▶ [TASK DESCRIPTION]:
Answer these questions from the passage on septic arthritis:
1. For how long are intravenous antibiotics usually given?
2. What is the approximate incidence of prosthetic joint infection following revision arthroplasties?
3. Which two complications are named as possibly developing during treatment of prosthetic joint infection?

▶ [DOCUMENT PASSAGE]:
====================

Management in Secondary Care
In general, septic arthritis is treated with joint aspiration, antibiotic therapy, and surgery when required.1,4,7 In most cases, septic joints should be aspirated to dryness as often as required, and joint fluid sent for culture to assess clinical response.1,4 Intravenous antibiotics are usually used for 2–4 weeks or until the infection has settled.1,4,7 The specific protocol depends on the organism that has been identified.4,7
Prosthetic Joints
The management of pain, swelling, and redness in prosthetic joints is different from in native joints,1,19 and it is imperative that clinicians refer any patient with a potential prosthetic joint infection (PJI) to Orthopaedics for further investigation and treatment.4 The prosthetic joint is a foreign body, and infection can be introduced at the time of surgery or may settle in the joint during episodes of bacteraemia.19,20
PJI is relatively rare, but it is a devastating complication of hip and knee arthroplasties, with an approximate incidence of 1–2% following primary arthroplasties and 4% following revisions.21 A 2017 study based on data from multiple national registries found that 0.97% of total hip arthroplasties and 1.03% of total knee arthroplasties had to be revised because of infection.22
Usually, the investigation and treatment of PJI involves aspiration of the joint in theatre under aseptic conditions, washing out of the joint, blood and joint fluid cultures, and treatment with intravenous antibiotics.19,20 Sometimes, the whole prosthesis will have to be removed and the infection treated before a replacement prosthetic joint can be introduced.19,20 During this treatment, the patient usually cannot mobilise normally,19,20 and other complications such as pneumonia and thrombosis can develop.23,24
Summary
Septic arthritis can be a life-threatening condition and should be diagnosed and treated as rapidly as possible. The condition is more commonly seen in patients who are elderly or immunosuppressed, and infection is more likely to affect prosthetic joints.

====================

▶ [EXCERPTED RECORDS]:
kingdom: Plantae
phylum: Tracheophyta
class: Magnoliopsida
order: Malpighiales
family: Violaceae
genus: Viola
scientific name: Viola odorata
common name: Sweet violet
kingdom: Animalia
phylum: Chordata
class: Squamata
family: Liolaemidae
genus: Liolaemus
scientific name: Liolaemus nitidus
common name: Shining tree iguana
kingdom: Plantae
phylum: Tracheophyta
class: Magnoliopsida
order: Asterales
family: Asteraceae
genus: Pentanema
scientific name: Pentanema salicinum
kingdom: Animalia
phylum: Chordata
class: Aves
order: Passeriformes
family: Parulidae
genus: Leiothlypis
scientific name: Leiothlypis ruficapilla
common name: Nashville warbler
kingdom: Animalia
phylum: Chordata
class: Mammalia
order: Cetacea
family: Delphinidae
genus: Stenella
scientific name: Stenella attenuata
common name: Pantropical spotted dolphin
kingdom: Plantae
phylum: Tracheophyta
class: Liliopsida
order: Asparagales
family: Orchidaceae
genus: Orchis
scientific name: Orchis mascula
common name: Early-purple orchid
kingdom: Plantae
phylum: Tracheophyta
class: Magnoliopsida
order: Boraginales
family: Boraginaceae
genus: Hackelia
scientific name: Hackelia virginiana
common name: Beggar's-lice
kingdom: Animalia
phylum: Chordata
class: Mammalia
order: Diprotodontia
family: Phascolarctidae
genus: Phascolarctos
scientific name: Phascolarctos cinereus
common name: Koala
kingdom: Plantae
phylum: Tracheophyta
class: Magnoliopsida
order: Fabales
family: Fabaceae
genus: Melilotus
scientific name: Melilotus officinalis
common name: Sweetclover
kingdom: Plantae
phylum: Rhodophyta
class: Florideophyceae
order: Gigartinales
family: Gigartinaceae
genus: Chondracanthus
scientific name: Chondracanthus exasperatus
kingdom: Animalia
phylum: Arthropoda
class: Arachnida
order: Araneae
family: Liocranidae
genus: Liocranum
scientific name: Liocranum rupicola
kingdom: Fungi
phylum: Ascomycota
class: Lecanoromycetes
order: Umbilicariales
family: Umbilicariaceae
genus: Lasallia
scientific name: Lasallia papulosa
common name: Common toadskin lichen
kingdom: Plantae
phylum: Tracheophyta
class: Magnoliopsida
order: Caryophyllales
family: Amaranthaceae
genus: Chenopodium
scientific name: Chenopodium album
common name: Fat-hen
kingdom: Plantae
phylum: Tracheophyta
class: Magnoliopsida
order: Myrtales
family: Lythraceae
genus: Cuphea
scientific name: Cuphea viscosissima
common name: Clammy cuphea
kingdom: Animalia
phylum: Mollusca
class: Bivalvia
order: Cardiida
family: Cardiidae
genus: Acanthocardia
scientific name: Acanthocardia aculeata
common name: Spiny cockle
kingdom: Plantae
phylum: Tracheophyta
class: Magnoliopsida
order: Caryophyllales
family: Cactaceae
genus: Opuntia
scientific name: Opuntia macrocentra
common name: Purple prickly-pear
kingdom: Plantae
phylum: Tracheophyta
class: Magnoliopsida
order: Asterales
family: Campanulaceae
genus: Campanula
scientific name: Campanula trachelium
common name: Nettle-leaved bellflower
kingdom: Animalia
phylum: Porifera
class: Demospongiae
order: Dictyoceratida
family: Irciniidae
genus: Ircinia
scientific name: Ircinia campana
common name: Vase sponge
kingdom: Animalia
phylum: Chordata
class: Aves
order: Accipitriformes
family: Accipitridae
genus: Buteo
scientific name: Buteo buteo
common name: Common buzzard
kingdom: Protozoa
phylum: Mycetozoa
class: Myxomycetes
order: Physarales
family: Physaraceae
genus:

====================

▶ [TASK OUTPUT]:
1. For 2–4 weeks or until the infection has settled.
2. About 4%.
3. Pneumonia and thrombosis.